(TASK TO CARRY OUT)
Render the lines of the entries below as a numbered list, starting at the line that contains "Daily rounds. Field to complete: pressure" and ending at the line that contains "Log entry: 52.0071 m³", both included. Leave out blank lines and the pictures.

(EXCERPTED DATA)
---------------

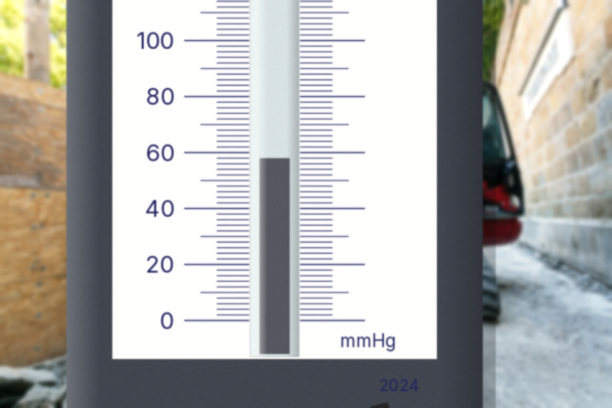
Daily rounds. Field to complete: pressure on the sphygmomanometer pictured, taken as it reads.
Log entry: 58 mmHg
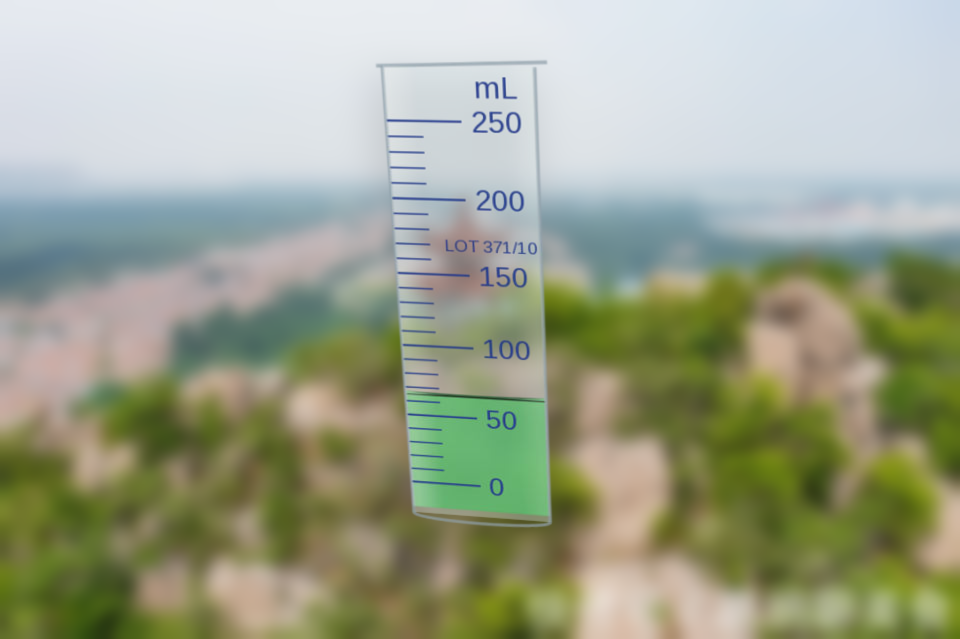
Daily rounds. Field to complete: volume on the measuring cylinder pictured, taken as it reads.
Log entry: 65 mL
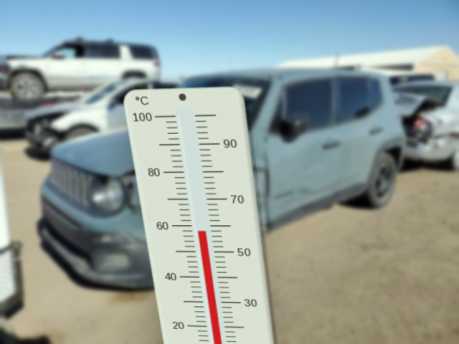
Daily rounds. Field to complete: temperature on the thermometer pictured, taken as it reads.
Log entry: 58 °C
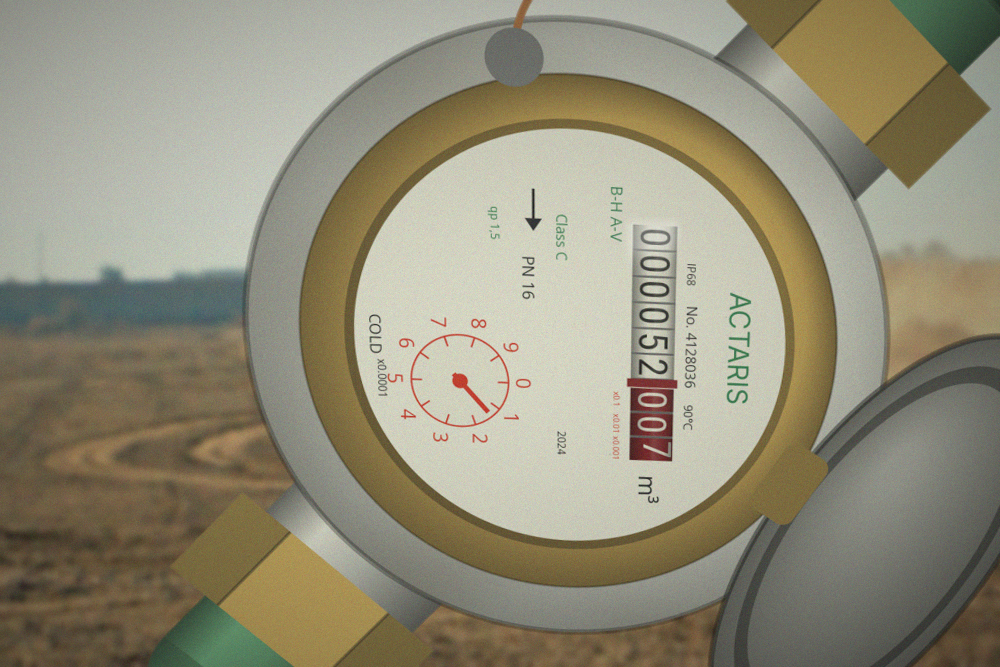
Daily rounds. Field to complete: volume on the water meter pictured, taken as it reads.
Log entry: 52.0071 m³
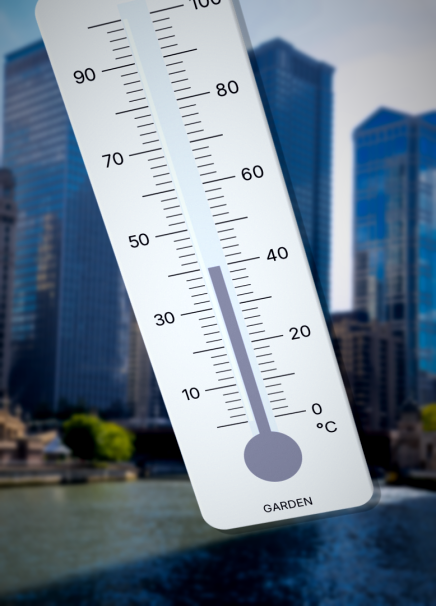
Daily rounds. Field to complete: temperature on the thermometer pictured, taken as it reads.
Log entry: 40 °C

---------------

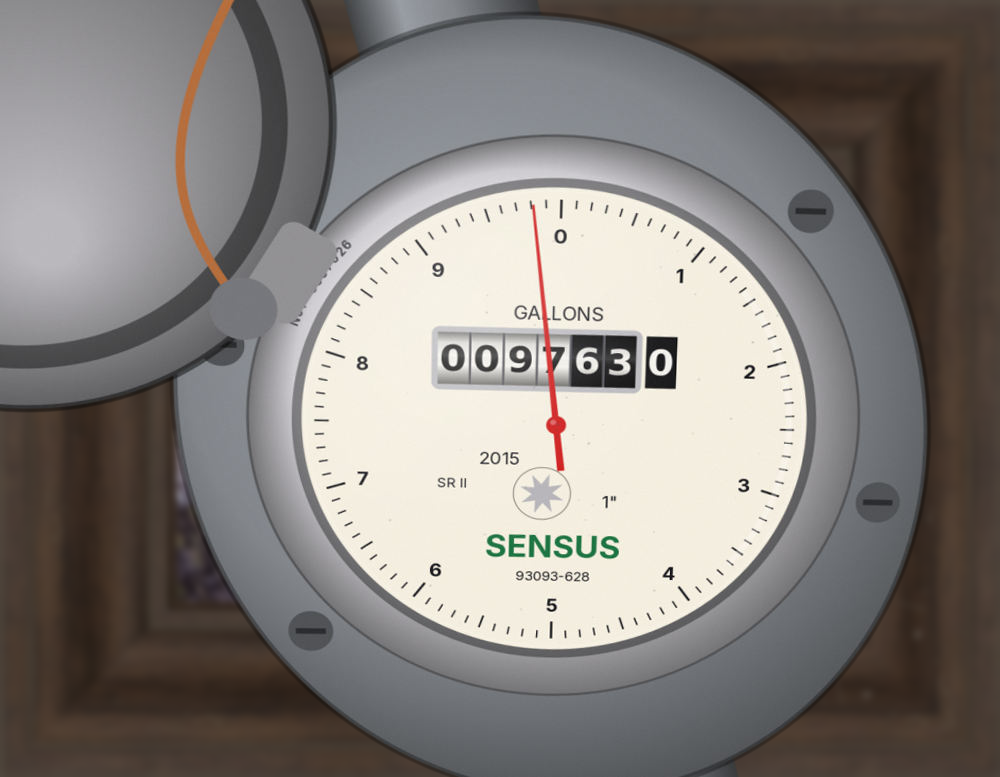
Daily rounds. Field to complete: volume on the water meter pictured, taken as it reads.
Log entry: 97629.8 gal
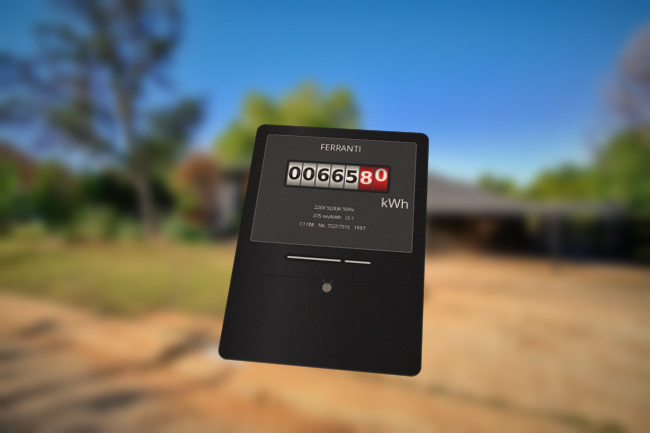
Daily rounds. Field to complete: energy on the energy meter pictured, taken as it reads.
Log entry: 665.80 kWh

---------------

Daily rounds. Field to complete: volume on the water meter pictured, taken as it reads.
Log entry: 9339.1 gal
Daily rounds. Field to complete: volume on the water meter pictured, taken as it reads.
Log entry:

---------------

(OUTPUT FOR THIS TASK)
1. Daily rounds. Field to complete: pressure on the sphygmomanometer pictured, taken as it reads.
2. Log entry: 58 mmHg
3. Daily rounds. Field to complete: volume on the measuring cylinder pictured, taken as it reads.
4. Log entry: 65 mL
5. Daily rounds. Field to complete: temperature on the thermometer pictured, taken as it reads.
6. Log entry: 58 °C
7. Daily rounds. Field to complete: volume on the water meter pictured, taken as it reads.
8. Log entry: 52.0071 m³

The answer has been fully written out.